O deficit de Reserva Legal alcança 1,044 milhão de hectares, enquanto o de APPs soma 212,8 mil hectares. São números que indicam que a recomposição dessas áreas ainda está longe do necessário para assegurar equilíbrio ecológico e cumprimento da legislação.

A combinação entre indefinição fundiária e passivo ambiental forma um cenário que exige resposta estruturante. Não se trata de demonizar o produtor rural, tampouco de ampliar a burocracia por si só. Trata-se de estabelecer regras claras, dados confiáveis e mecanismos eficazes de monitoramento.

O CAR foi concebido justamente como instrumento de transparência e planejamento. Quando quase 600 mil áreas permanecem sem dono declarado, o objetivo original se esvazia.

Há quem veja no reforço do controle estatal uma intromissão indevida na propriedade privada. Mas a ausência de controle não representa liberdade plena; representa risco coletivo.

O direito de propriedade, assegurado pela Constituição, vem acompanhado de deveres – entre eles, a função social e o respeito às normas ambientais. Além disso, ela impede a grilagem, e a “lei do mais forte”. Recentemente, as transações envolvendo propriedades rurais foram pivôs de esquemas de venda de sentença.

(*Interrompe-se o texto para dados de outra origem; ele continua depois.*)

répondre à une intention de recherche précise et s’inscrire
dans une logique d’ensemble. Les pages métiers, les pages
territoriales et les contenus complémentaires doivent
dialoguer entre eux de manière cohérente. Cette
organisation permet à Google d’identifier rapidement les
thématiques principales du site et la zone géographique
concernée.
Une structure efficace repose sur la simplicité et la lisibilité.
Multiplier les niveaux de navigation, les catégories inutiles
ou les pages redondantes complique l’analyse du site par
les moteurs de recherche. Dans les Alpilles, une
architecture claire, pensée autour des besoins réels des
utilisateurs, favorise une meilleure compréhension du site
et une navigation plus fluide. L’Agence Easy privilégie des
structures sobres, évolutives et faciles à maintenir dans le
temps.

Informação não é inimiga do produtor sério. Ao contrário: mais dados, mais regularidade e mais fiscalização significam maior segurança jurídica, previsibilidade e valorização dos imóveis que cumprem a lei.

A alternativa é permitir que extensas parcelas do território se mantenham sob sombra administrativa, vulneráveis à informalidade e ao desmatamento irregular. Nenhum estado que pretenda crescer com sustentabilidade pode conviver com tamanha lacuna cadastral e ambiental.

A regularização fundiária e a recuperação ambiental não são obstáculos ao desenvolvimento. São, isto sim, condições para que o campo não se transforme em terra de ninguém e para que Mato Grosso do Sul avance com bases sólidas, conciliando produção, conservação e respeito à lei.